И как и любая игра – это должно было когда-то закончиться.

– Мы возвращаемся в Варшаву, – сообщила однажды в начале сентября тетя Стефания, внимательно глядя на свою подопечную. – Ты тут совершенно одичала. Надо тебя как-то цивилизовать.

Хотя Габрыся росла среди простых людей, тетя мечтала дать ей образование. Книжки – на них Стефания никогда не жалела денег – у девочки были всегда, она научилась читать года в четыре и читала с таким же аппетитом, с каким ела горячую печеную картошку со шкварками и парным молоком, таким густым, что его, кажется, можно было резать ножом. Хорошая литература была такой же вкусной. Габрыся читала все, что попадало ей под руку: от обязательного в каждом доме польского патриота Сенкевича, чьи книги она читала по ночам, не в силах оторваться от захватывающего повествования, до «Ани с Зеленого Холма» и «Мы все из Бюллербю».

– А мы не можем цивилизовать меня тут? – спросила Габрыся нерешительно, услышав слова тети.

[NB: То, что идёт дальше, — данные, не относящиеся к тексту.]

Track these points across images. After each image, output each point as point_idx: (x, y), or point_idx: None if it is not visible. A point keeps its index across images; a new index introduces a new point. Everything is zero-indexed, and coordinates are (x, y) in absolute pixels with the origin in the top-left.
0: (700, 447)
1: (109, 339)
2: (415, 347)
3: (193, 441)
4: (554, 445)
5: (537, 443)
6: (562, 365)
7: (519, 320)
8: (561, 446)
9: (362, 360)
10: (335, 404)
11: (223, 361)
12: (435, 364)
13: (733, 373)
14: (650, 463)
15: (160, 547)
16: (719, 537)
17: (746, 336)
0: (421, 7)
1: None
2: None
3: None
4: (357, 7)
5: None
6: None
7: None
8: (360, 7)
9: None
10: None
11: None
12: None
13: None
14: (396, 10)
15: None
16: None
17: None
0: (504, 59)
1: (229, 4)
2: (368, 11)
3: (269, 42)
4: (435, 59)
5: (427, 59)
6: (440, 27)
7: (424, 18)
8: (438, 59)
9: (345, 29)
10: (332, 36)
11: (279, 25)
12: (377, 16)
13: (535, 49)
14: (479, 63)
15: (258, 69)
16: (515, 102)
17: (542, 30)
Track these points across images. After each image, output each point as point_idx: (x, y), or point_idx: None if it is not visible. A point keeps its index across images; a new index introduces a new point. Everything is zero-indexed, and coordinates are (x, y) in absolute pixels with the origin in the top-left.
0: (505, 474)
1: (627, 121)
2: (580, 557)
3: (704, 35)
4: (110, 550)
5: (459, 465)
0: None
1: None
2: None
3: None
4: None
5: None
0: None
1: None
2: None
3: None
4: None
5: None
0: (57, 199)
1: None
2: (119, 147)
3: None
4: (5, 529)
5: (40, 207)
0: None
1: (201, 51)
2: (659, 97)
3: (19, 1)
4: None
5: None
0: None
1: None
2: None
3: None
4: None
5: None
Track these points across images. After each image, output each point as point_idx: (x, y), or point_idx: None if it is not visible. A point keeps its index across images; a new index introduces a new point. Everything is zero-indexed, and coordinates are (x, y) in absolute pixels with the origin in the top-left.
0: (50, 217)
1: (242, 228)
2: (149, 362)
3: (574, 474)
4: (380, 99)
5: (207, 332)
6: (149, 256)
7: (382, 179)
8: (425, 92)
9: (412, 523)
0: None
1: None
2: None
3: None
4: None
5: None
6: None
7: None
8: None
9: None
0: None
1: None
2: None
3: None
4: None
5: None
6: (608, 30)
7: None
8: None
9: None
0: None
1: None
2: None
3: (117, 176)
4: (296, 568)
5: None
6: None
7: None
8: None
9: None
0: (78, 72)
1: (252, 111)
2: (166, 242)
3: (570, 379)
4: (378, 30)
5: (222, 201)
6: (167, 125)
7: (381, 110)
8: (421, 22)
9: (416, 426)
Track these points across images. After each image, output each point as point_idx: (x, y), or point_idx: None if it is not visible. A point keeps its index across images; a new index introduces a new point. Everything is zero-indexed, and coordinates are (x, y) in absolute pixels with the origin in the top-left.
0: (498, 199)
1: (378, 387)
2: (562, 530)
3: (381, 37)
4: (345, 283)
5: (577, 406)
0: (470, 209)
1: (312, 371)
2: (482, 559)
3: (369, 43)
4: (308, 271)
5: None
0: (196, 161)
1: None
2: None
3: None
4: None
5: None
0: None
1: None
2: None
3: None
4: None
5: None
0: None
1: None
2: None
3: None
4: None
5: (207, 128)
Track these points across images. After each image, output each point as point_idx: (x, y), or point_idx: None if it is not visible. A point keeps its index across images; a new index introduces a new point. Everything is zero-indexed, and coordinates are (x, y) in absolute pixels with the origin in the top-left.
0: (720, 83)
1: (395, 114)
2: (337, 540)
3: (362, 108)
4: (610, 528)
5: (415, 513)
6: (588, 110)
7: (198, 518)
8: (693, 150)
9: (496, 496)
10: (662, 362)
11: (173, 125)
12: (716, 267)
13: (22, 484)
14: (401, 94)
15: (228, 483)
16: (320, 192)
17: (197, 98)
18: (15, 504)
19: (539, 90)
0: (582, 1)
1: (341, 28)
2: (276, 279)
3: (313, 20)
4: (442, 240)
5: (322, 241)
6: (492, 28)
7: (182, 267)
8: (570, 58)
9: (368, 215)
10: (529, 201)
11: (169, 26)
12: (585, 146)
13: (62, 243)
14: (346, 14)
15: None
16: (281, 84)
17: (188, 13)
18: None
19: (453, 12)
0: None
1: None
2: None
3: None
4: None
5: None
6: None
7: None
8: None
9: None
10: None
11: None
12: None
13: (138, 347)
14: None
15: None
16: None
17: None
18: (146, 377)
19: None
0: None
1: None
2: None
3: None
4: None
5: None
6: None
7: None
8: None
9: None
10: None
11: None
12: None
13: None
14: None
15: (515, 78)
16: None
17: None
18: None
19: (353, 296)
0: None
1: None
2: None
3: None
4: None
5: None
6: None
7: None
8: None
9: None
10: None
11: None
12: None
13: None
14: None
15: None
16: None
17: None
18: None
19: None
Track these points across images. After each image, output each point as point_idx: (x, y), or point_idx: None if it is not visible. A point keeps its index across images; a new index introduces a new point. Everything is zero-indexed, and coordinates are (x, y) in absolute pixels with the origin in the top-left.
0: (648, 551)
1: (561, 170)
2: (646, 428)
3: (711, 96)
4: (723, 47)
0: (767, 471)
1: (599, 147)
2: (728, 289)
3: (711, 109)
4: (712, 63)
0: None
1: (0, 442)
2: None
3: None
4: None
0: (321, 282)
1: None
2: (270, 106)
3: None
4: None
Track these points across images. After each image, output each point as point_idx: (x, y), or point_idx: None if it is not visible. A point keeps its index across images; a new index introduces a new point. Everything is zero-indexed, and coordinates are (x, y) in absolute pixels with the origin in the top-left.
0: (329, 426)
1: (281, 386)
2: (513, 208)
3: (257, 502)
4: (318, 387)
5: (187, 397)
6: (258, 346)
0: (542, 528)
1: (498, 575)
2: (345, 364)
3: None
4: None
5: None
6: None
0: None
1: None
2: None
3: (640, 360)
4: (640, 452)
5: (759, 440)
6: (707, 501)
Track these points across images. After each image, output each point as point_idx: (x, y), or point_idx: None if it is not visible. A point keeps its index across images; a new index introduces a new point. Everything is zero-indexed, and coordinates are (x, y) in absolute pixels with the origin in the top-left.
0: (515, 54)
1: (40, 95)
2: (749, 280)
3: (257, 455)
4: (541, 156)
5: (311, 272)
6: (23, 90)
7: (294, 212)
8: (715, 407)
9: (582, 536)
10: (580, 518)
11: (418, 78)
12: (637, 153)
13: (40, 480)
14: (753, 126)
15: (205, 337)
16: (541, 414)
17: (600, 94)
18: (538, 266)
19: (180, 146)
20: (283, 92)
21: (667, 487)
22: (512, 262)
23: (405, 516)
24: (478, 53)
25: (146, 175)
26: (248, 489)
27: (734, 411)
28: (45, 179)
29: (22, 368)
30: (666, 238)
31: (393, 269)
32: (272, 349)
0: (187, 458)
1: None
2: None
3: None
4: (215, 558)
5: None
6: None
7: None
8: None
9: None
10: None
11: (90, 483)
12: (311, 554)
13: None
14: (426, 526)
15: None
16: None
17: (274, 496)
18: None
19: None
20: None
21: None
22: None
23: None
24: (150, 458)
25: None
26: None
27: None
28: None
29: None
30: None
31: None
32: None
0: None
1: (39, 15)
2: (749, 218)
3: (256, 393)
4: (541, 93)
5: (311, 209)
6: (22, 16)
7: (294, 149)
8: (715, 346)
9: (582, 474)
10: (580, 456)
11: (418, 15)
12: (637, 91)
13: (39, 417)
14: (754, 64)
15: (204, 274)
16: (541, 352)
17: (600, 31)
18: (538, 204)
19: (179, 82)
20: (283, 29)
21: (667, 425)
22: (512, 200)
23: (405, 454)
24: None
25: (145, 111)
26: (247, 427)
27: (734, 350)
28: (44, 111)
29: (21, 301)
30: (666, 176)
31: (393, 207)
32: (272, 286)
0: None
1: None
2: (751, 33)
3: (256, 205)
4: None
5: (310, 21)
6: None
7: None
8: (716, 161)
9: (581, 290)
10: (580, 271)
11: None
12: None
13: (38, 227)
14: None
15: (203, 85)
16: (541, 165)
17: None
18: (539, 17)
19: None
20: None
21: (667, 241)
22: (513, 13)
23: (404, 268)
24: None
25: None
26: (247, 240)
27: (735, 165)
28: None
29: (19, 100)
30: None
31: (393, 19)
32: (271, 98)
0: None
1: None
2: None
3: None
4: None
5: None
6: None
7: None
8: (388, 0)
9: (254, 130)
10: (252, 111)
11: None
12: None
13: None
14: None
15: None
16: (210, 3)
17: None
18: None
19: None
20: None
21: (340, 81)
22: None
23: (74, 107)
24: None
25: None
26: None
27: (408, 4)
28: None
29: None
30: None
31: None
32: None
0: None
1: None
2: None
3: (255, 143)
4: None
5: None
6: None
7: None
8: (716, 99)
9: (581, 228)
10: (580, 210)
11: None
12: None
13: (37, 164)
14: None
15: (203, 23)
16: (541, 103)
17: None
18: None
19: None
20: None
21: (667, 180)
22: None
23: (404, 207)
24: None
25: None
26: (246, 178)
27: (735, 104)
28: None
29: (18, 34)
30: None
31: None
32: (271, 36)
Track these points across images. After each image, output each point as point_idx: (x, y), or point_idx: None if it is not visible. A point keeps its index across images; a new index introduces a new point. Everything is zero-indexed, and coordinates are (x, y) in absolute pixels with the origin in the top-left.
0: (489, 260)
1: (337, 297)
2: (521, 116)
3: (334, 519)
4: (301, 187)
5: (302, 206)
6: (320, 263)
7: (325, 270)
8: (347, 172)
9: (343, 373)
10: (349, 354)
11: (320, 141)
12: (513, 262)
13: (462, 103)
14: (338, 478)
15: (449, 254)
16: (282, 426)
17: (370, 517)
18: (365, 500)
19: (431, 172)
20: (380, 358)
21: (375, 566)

– Не можем, – вздохнула та.

Шел 1985 год.

Военное положение они пережили в Гиблом – там, в этом забытом Богом и людьми месте, перемены и не чувствовались: как и прежде, как повелось там от века, люди работали неделю, в субботу основательно надирались, а в воскресенье трезвели и шли в церковь или в костел, чтобы исповедаться в пьянстве. Женщины хлопотали перед Пасхой, и им было наплевать на все политические завихрения, потому что скотину надо было кормить в любом случае, независимо от того, кто у власти: Герек или Ярузельский, коммунисты или реальные социалисты, или еще кто. Так что большой мир был сам по себе, а Гиблое жило своей жизнью.

Однако Стефания должна была исполнить свой долг. То есть увезти Габрысю в Варшаву. Потому что девочке, и так обиженной судьбой, надлежало дать соответствующее образование. Хорошее образование. Приличная начальная школа, потом лицей, а потом институт – вот так видела будущее Габрыси пани Стефания.

Они вернулись в Варшаву, где пани Стефания добилась возврата ей части имущества: власти постановили, что в когда-то принадлежащем ее семье доме на улице Мариенштатской она может отныне владеть двухкомнатной квартирой на первом этаже – раньше там жил привратник. Конечно, это было не Бог весть что, но для Стефании, которая с четырнадцати лет скиталась по чужим углам, эта квартира была еще одним подарком судьбы.

Вместе они пробежались по своим новым – собственным! – королевским покоям (комнаты анфиладой), радостно пообнимались, и тетя занялась наведением порядка, а Габрыся побежала во двор – небольшой и зеленый, он находился с тыльной стороны здания, и там было полно соседских детей.

– Привет! Я Габрыся Счастливая, а вы? – выкрикнула девочка, улыбаясь от уха до уха.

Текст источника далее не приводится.